Univariate analyses consisted of general linear models implemented in FSL’s FEAT61. General temporal analysis: For the first-level analyses, models included four separate regressors, one for each temporal condition, including only correct responses: remote, current, always, and never. Temporal gradient analysis: For the first-level analyses, models included seven separate regressors, one for each temporal condition, including only correct responses: distant future, near future, near past, distant past, current, always, and never. General temporal and temporal gradient analyses: Regressors for each game year (year 1, year 2, year 3, year 4) were also included in the model. These contained all trials in the year specified, i.e., the task, additional choice, incorrect responses, and reaction time outlier trials were in place to absorb variance explained by position in the task. The duration of each trial was set as the participant’s reaction time on that trial due to the self-paced nature of the experiment. All trials were modeled with boxcars and convolved with FEAT’s canonical hemodynamic response function. This approach captures the temporal dynamics of neuronal processes underlying the task, as supported by previous research66 and as mentioned in a widely used reference handbook in the fMRI community64. Temporal derivatives of the aforementioned regressors and six motion regressors were also included in the model. See Supplementary Table 4 (general temporal analysis) and Supplementary Table 5 (temporal gradient analysis) for all regressors included in the analysis. A high pass filter with a cutoff of 128 s was applied to remove low frequency signal drifts.

General temporal analysis

Two contrasts compared the temporally removed condition to the current condition (remote > current, and current > remote). Temporal gradient analysis: eight contrasts compared the temporally removed conditions to the current condition (distant future > current, near future > current, near past > current, distant past > current, and the reverse). First level activation maps were brought to a second level mixed effects analysis, implemented in FLAME 1 (FSL’s Local Analysis of Mixed Effects), where one sample t-tests were used to determine the group mean for each contrast. Statistical maps were masked as described above and results corrected for multiple comparisons using Gaussian random field theory67.

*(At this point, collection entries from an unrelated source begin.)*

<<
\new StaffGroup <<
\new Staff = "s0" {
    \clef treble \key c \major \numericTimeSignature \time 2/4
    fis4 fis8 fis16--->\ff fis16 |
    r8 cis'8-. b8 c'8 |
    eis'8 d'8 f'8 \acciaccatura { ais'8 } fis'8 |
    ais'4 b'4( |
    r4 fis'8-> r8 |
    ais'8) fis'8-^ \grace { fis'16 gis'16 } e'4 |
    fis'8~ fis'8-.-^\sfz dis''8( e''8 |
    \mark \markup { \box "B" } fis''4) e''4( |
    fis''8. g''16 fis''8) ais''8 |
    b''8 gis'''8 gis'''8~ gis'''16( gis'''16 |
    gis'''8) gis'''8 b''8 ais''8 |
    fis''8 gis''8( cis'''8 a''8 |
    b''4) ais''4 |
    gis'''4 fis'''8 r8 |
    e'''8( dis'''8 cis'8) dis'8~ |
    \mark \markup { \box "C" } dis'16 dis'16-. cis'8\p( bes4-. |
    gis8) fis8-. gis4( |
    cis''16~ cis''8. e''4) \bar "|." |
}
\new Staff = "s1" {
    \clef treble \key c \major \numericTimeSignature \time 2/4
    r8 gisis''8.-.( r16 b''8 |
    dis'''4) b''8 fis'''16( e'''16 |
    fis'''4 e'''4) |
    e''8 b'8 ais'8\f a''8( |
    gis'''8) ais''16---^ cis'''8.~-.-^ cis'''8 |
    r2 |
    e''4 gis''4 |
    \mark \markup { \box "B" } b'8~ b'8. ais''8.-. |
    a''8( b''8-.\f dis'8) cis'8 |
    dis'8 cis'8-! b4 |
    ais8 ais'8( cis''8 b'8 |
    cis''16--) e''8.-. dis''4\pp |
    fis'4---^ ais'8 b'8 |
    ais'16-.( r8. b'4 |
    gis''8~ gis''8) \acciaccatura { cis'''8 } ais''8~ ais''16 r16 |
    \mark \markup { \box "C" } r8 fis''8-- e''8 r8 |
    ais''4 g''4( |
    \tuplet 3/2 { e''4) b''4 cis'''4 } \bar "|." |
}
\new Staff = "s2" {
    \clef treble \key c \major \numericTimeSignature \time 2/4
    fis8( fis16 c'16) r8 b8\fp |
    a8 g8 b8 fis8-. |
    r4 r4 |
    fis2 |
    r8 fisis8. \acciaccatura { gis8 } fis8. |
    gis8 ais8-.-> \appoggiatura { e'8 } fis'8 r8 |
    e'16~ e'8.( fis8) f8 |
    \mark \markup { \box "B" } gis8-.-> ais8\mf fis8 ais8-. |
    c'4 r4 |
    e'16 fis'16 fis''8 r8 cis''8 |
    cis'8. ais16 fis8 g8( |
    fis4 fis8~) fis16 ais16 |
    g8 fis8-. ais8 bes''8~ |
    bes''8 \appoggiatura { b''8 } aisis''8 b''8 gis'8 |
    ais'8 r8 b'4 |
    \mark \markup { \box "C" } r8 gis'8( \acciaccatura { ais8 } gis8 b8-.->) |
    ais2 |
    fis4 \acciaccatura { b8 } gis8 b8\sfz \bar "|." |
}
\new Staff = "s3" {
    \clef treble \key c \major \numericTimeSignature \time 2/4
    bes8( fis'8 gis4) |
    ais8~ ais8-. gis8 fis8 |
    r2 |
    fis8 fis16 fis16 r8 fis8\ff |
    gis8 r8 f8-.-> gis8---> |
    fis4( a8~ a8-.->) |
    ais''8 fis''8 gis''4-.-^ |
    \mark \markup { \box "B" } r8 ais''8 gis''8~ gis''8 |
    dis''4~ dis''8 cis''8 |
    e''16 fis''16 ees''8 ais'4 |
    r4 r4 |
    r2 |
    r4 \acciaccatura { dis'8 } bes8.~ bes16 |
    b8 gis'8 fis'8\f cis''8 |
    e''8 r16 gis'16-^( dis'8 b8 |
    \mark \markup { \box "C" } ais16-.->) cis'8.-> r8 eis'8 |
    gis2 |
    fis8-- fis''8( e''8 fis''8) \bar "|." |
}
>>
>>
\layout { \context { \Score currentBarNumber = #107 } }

General Psychophysiological Interaction (gPPI) analyses

We used FSL’s FEAT to investigate connectivity effects between the anterior/posterior seed regions and other brain regions under the remote and current conditions (General temporal analysis). The gPPI method, as proposed by68 was employed to extend the classic PPI analysis. This method generates a PPI term for each condition in the study, along with the seed time-series regressor and individual regressors for each condition.

We used the fMRI data after preprocessing and the hippocampal regions of interest (ROIs) that were already defined for the GLM analysis. The same event-related time points used in the GLM were used for the gPPI. The average of the preprocessed functional data within the hippocampal ROIs was taken as the seed region time series for each participant. For each condition, a PPI term was created. First level activation maps were brought to a second level mixed effects analysis, implemented in FLAME 1 (FSL’s Local Analysis of Mixed Effects), where one sample t-tests were used to determine the group mean for each contrast.

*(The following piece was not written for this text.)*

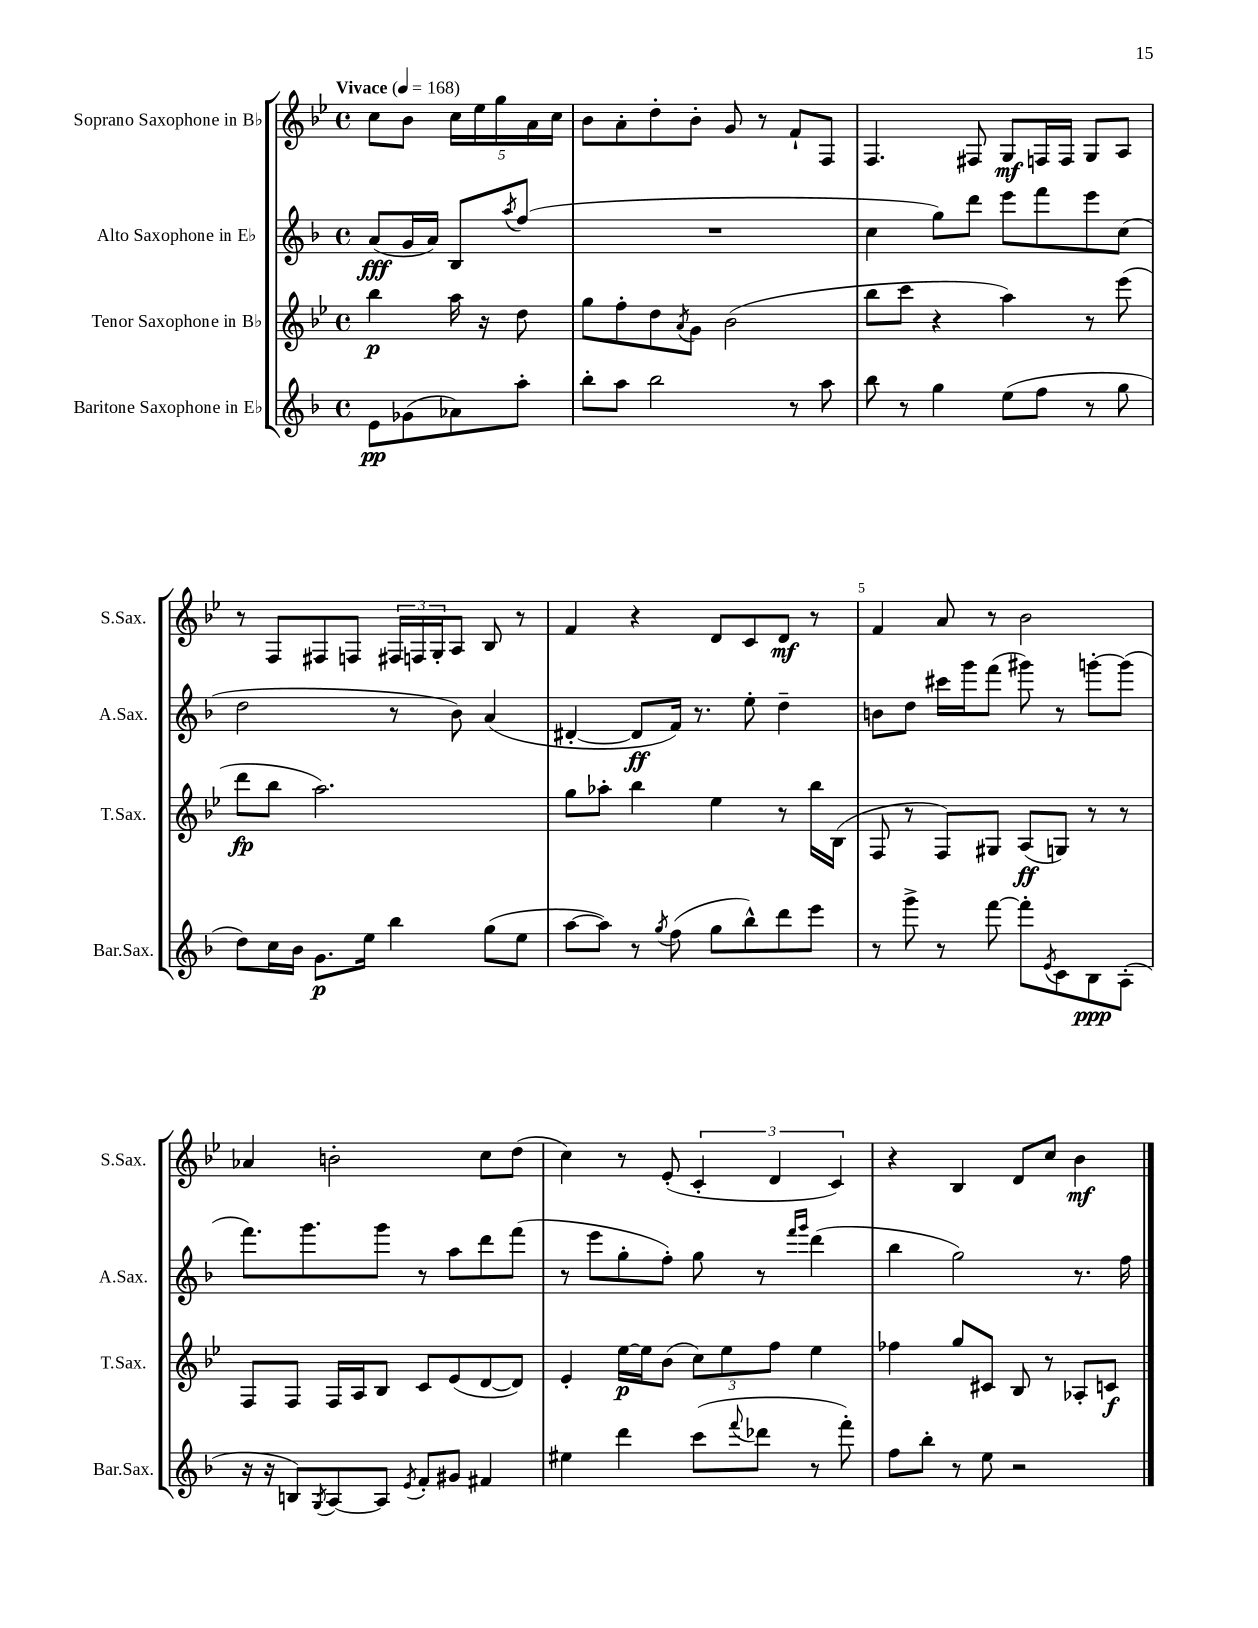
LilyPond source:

Hippocampal, whole brain GLMs, and gPPI were corrected for multiple comparisons using GRF-theory-based maximum height thresholding with a family wise error (FWE) corrected significance threshold of p = 0.025. Activation maps were visualized using MRIcroGL’s suite of visualization tools69 (https://www.nitrc.org/projects/mricrogl).

Reporting summary

Further information on research design is available in the Nature Portfolio Reporting Summary linked to this article.